Thursday, September 20, 2007

New info on Chaim Rabinowitz's wife and daughter

Email from Walter on Sept. 20:

I had a nice discussion this morning with our relative in Rehovot, Shmuel Elchanan. He noted that his father submitted testimony to Yad Vashem in 1955 as to the existence of a daughter of Chaim Rabinowitz (our great-great grandfather), the son of Rabbi Isaac Elchanan Spektor. Her name was Bluma Rabinovich the daughter of Chaim and Feiga Rabinovch and she lived from 1871-1944 in Kovno (Kaunas), having been killed by the Nazis either in the Kovno Ghetto or in a death camp. Shmuel, who himself lived in the Kovno Ghetto, remembers her very well, as a school teacher who never married. He remembers that she was a very kind woman. So Bluma was either the sister or half-sister of Joseph Rabinowitz, our great-grandfather who emigrated to New York. I need to check to see if we have a record as to whether Feiga was Joseph's mother as well.

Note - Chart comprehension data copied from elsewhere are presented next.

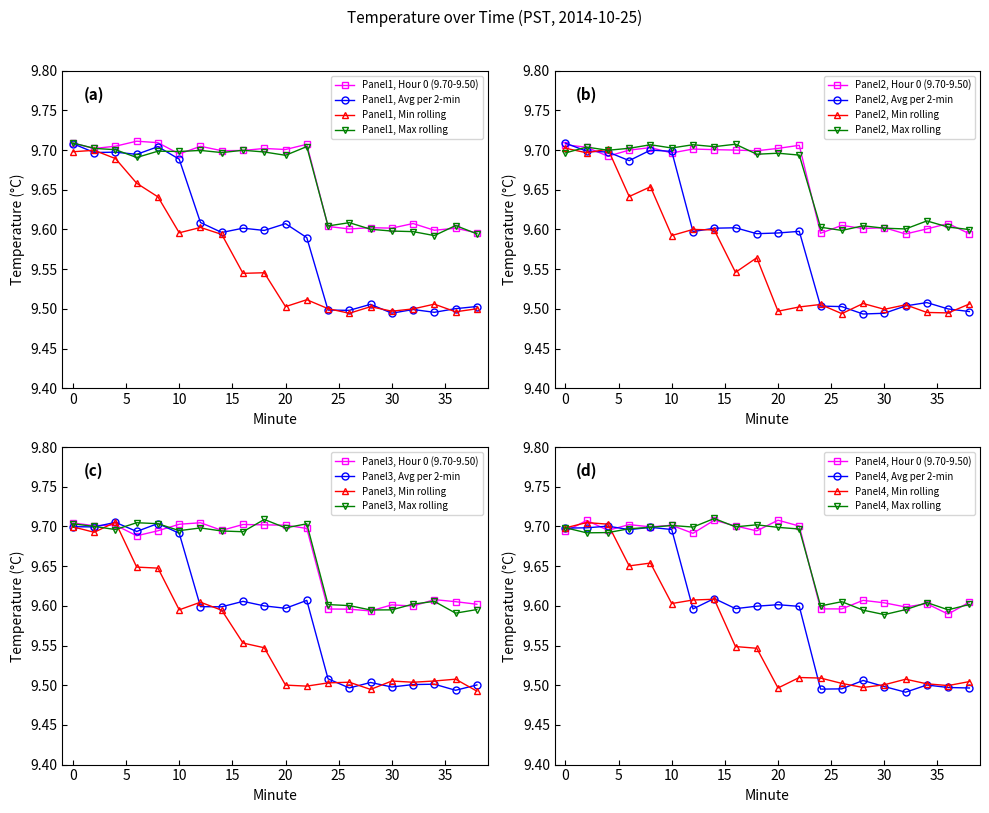

Does the chart have visible grid lines?

No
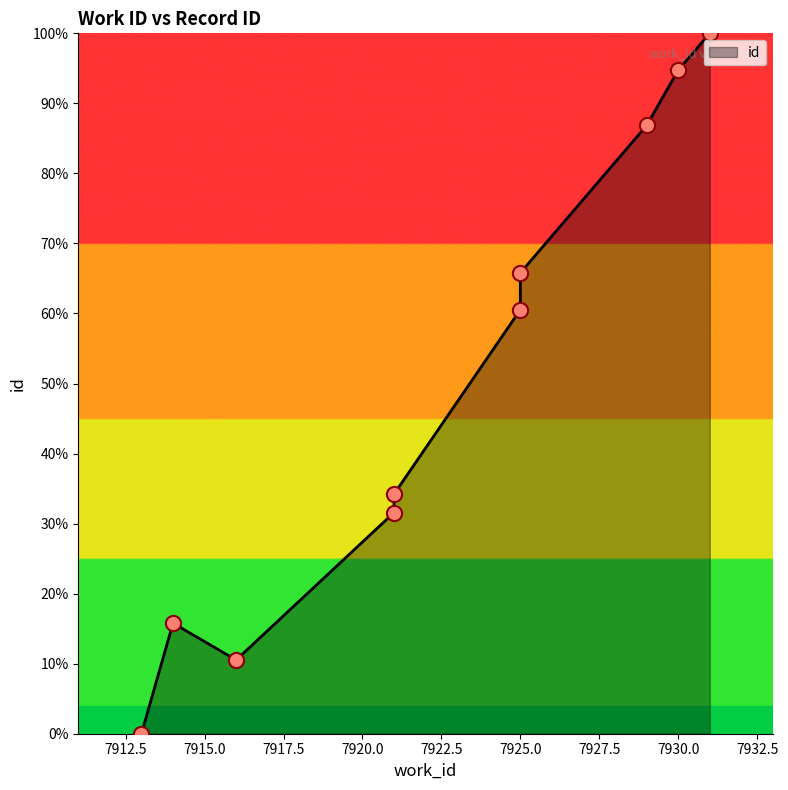

Which has a higher value, 7925 or 7921?

7925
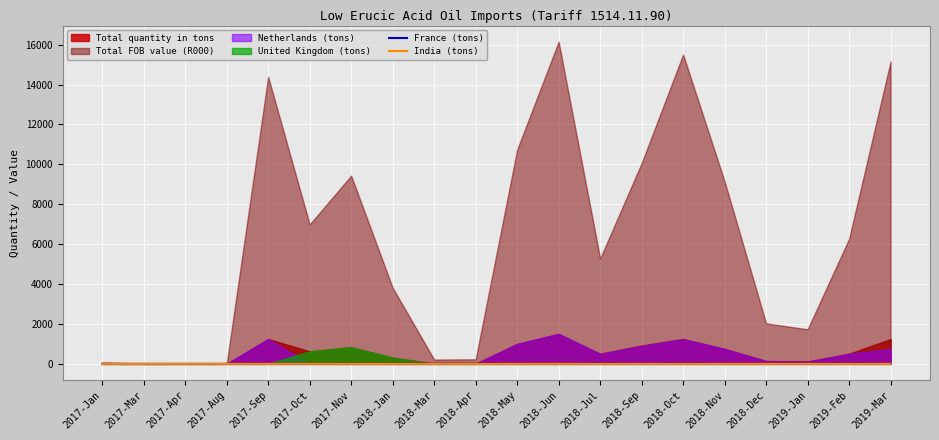

The France (tons) series shows 0.0 at 2018-Jun. True or false?

True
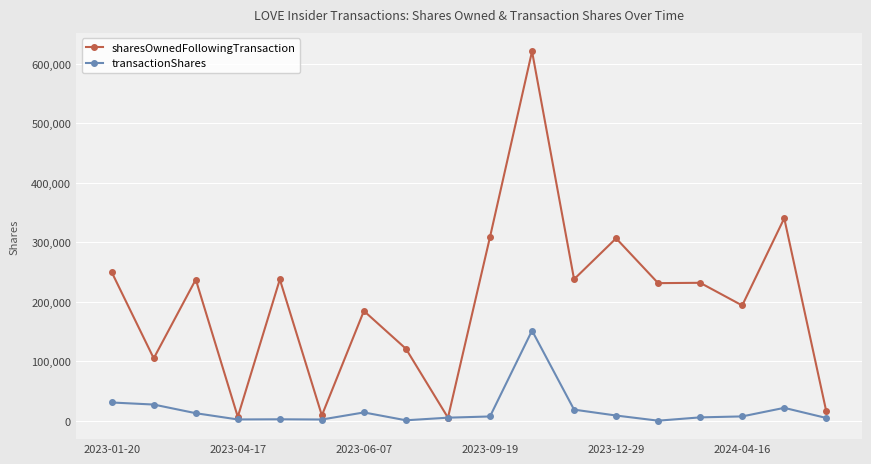

Which series has the largest total across all categories?

sharesOwnedFollowingTransaction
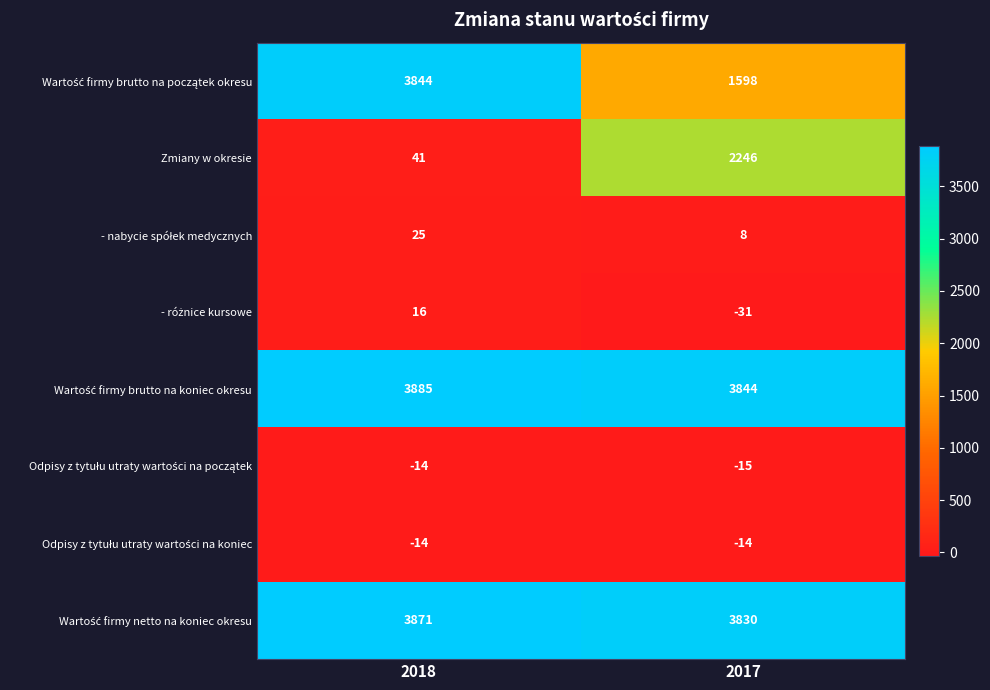

What is the difference between the highest and lowest values at 2017?

3875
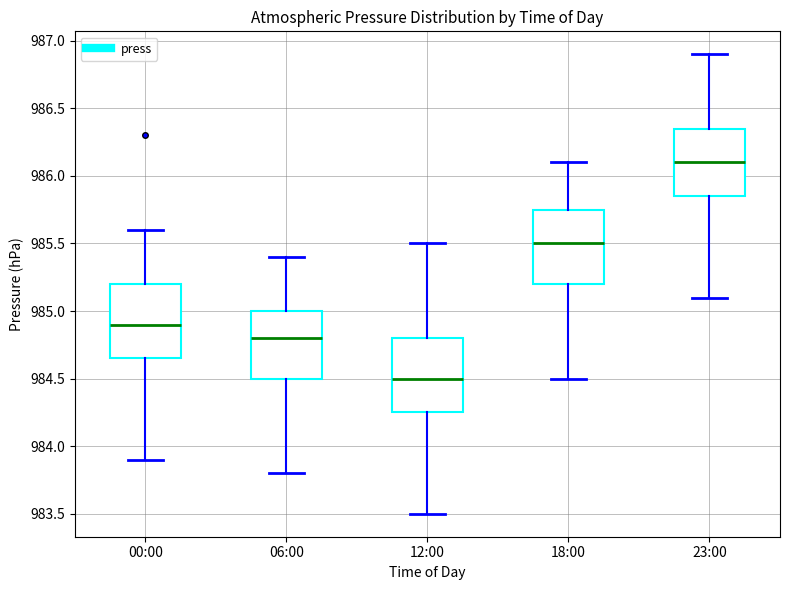

Where does the median line of the box for 00:00 sit on the y-axis? The values are not printed on the chart, so give them approximately, as read against the axis.

984.90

Shmuel mentioned a book entitled Ethical Wills: A Modern Jewish Treasury, published in New York in 1983 by Shocken Books that includes the will of Rabbi Spektor, in which he asks that his rabbical post be given to his second son Tzvi Hirsch Rabinowitz, as well as a letter that Shmuel's own mother wrote in the Kovno Ghetto in June 1944, which was somehow miraculously acquired by his family in Palestine.

Shmuel told me that when he and his family arrived in Haifa aboard a ship in November 1945 as olim (new immigrants) they were greeted at the pier by Aharon Spektor, either the son or grandson of the brother of Rabbi Isaac Elchanan Spektor, who immigrated to Palestine during the mid-19th century. That brother whose name I have in my notes at home, became a pharmacist in Jerusalem. Aharon Spektor was known as the mukhtar (an Arabic term that might be translated as unofficial mayor) of Carmel, the Jewish community atop Mt. Carmel, which is now part of Haifa. As such he was sanctioned by the British authorities to carry a revolver, which he had with him when he mmet Shmuel and his family at the dock.

Thursday, September 06, 2007

Walter's Jewish Week article is published

Bravo! Walter's 3,000-word article Some Things Are Illuminated plus sidebar in today's Jewish Week ties together the strands of the Ruby family story in the context of others interested in taking roots trips. In laying out the narrative arc of the story, it reads like the introduction to a book-length treatment.